レーザーブレードによる重度の熱傷及び刀傷。妹を庇い数度の斬撃を食らったであろう彼女の呼気は今にも途切れそうな程浅く、苦しそうだ。
だかそんな彼女を心配する妹を見て、美月は優しく微笑みながら途切れそうになる言葉を紡いで答えた。
「妹を……護るの……お姉ちゃんとしての役目だから……」
「だから、泣かないで……私、菜月の泣き顔より笑った顔の方が好きだよ……?」
美月は弱々しく妹の手を握り返すが、ABの装甲板は体温を通すことはない。重い金属音だけが虚しく響いた。
その姉の言葉に菜月は勢いよくこちらを見ると、泣いているのか、怒っているのかわからないような声で叫んだ。
「悠っ!……姉さんは助かるよね?絶対にこんなところで死んじゃったりしないとよね?…ねぇ!?」
彼女は必死に俺に訴え掛けるが、レーザーブレードは食らえば殆ど即死レベルの武器だ。それを数回斬られたともなれば、回復は絶望的。今こうして話せているだけでも奇跡と言えるほどであろう。
そしてもう一つ、鎮痛剤、その他薬品、包帯類は残り僅か。助からないと分かって彼女を治療すると、確実に助かる命を助ける事が出来なくなってしまう。
躊躇してしまう俺を見て、美月は察したように呟いた。
「そう……誰だって分かるわよ、この傷じゃ…もう助からないんでしょう?」
悔しいが、その通りだ。俺は衛生兵として、眼前の命の為に全力を尽くすべきなのだろうか、それとも一人でも多くの命を救う為の行動をするべきなんだろうか。
「何…言ってるの姉さん!悠!お願いよ…お願いだから姉さんを助けてよ!衛生兵なんでしょ!?」
菜月は俺の肩を掴んで訴える。様々な葛藤が頭を過ったが、やはり俺は彼女の最愛の姉をここで見捨てることはできなかった。
鎮痛剤を投与し、止血する。重度の熱傷は今手持ちの物でどうにかすることは不可能だが、それでも俺はできるだけのことをやろうとした。
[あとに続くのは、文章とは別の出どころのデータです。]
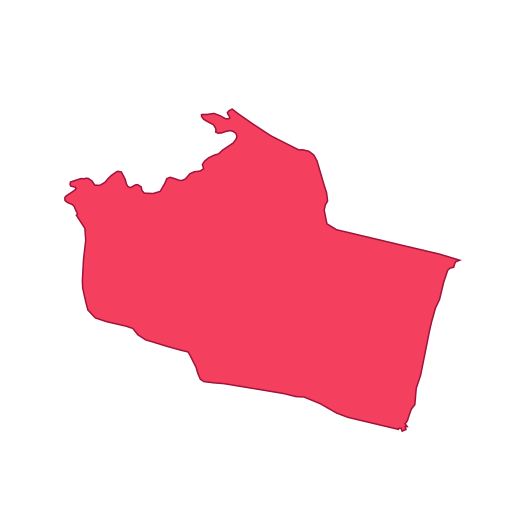 Konobo, Grand Gedeh, Liberia, rotated 283°
{"feature_id": "62588387B20671280647544", "entity_name": "Konobo", "entity_type": "district", "adm_level": 2, "iso_a3": "LBR", "parent_name": "Liberia", "parent_adm1": "Grand Gedeh", "projection": "natural_earth1", "projection_center": [-7.832, 5.841], "detail": "fine", "context": "isolated", "style": "filled", "palette": "rose", "viewbox_px": 512, "rotation_deg": 283, "n_neighbors": 0, "source": "geoboundaries", "source_scale": "gbopen_adm2", "svg_char_len": 2401}
<svg xmlns="http://www.w3.org/2000/svg" viewBox="0 0 512 512"><g transform="rotate(283 256 256)"><path d="M289.5,451.2L291.8,451.2L295.1,451.7L297.7,455.4L299.1,434.6L299.3,394.7L299.5,365.4L299.6,349.2L299.7,328.6L303.3,317.9L306.1,316.6L316.1,312.1L321.5,312.1L325.7,313.4L333.6,310.5L339.7,306.8L362.5,294.0L367.5,289.5L369.3,285.4L370.0,283.7L370.0,277.5L369.0,273.7L376.2,244.4L378.0,239.3L384.2,222.6L391.0,205.7L393.8,199.7L391.5,197.1L389.3,195.8L387.6,196.9L386.2,198.5L384.5,199.4L383.3,198.0L383.0,195.0L384.6,189.4L385.5,183.1L382.8,176.1L381.9,172.0L381.5,171.1L379.8,171.5L377.4,174.2L376.0,178.6L374.3,185.1L371.4,187.9L369.5,188.7L367.7,188.8L367.1,191.4L368.2,194.9L370.3,198.1L372.4,202.7L372.2,205.8L370.9,208.9L368.5,210.4L365.9,210.5L361.1,208.4L356.4,204.1L351.9,199.8L347.0,196.5L345.1,192.9L341.1,187.8L338.5,185.8L336.6,184.4L333.0,183.2L331.9,183.9L329.2,185.3L326.2,182.4L324.1,176.7L321.3,173.1L315.3,170.0L313.0,167.0L312.5,164.6L313.1,159.1L313.4,154.6L311.3,151.7L306.2,150.8L297.4,148.1L293.8,141.8L293.5,140.4L292.1,133.0L294.2,130.1L297.6,128.5L298.9,124.6L298.1,122.4L294.5,118.5L294.7,115.8L296.9,113.6L301.2,111.4L307.6,105.9L307.5,102.3L306.3,100.8L301.8,96.8L298.2,94.5L294.0,92.4L289.8,88.1L289.3,85.7L288.7,83.1L292.3,79.2L293.9,75.0L293.5,72.7L292.5,71.1L292.1,68.0L287.3,60.1L286.3,58.6L284.2,58.6L282.5,59.6L282.4,61.4L282.4,64.3L281.3,65.6L279.3,64.5L275.8,61.3L271.6,57.3L269.8,56.6L267.1,57.4L265.7,60.2L264.8,65.6L263.2,67.9L261.8,68.8L259.8,70.3L258.3,71.6L256.6,72.7L255.3,71.8L244.5,83.0L232.4,86.7L231.7,86.7L213.8,88.7L192.7,92.4L191.9,92.6L185.6,94.4L173.5,100.2L165.6,104.3L159.5,113.4L158.4,125.0L158.4,129.5L158.4,137.0L158.4,145.1L157.7,152.3L152.7,158.5L149.5,167.2L148.0,188.7L147.9,189.9L147.3,203.7L147.2,211.5L144.0,214.4L139.0,218.5L134.0,222.7L128.7,225.6L123.4,229.5L121.9,233.4L122.9,243.3L124.4,253.3L125.9,277.2L128.2,313.7L128.0,326.4L128.7,330.6L129.4,334.2L127.9,343.7L126.5,352.0L124.4,358.9L121.1,369.8L119.5,381.6L119.4,390.8L119.1,433.6L120.0,433.5L120.7,436.2L118.2,437.8L120.7,441.2L123.0,439.6L123.8,441.8L126.0,439.0L127.9,440.0L130.1,440.6L135.0,441.0L141.8,441.8L146.8,444.2L149.8,443.8L158.9,442.5L163.3,441.9L176.8,443.2L177.4,443.2L191.5,442.8L222.0,441.9L228.4,441.9L231.2,441.9L245.9,442.6L254.9,444.6L272.8,444.8L285.2,446.0L287.7,447.7L289.5,451.2Z" fill="#f43f5e" stroke="#9f1239" stroke-width="1.5"/></g></svg>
そして最後の止血薬を打とうとした時、不意に腕を掴まれた。
「悠?それが…あれば、他の誰かを助ける事が、できるんでしょう?それを私に使うのは勿体無いわ……悠、ありがとうね、私はいいから…他の人の所に、行ってあげて?」
今にも途切れてしまいそうな声で、彼女はそう言った。助からない自分ではなく、自分以外を助けてあげて欲しいと。
不甲斐ないと、ただそう思った。眼の前の命すら救うことができないなど衛生兵として、何より彼女の友人として失格だ。
だかその彼女が他の誰かを救えと言うのならばそうしよう。菜月はそれでも引き下がることはなかったが、美月は最後の力を振り絞り俺達二人に語りかけた。
「悠……菜月をお願いね?この子はいつも私の真似をしようとするけど本当は凄く、寂しがり屋なの……だから側に居てあげて欲しい……これが私からの、最後のおねがい」
今この瞬間も時間は瞬く間に過ぎ去って行く。現在の戦況は最悪だ。
前線司令部が砲撃で吹き飛び、混乱する指揮系統によりまともな指示も出せず、孤立した部隊が各個撃破されてゆく。
さらに追い打ちのように敵の増援部隊が到着し、友軍の防衛ラインを食い破る。もはや一時の有余も残されていない、早く撤退しなければ、三人とも共倒れだ。
「分かったよ美月、命に変えても守り抜くさ。だから安心してくれ」
それを聞いた美月は、心の底から安堵したような表情を見せ、そのまま息を引き取った。
「行くぞ菜月。撤退だ……本当にすまない…」
「っ…!」
彼女は酷く悔しそうな顔をしながらも、俺が美月を救えなかったことを攻めはしなかった。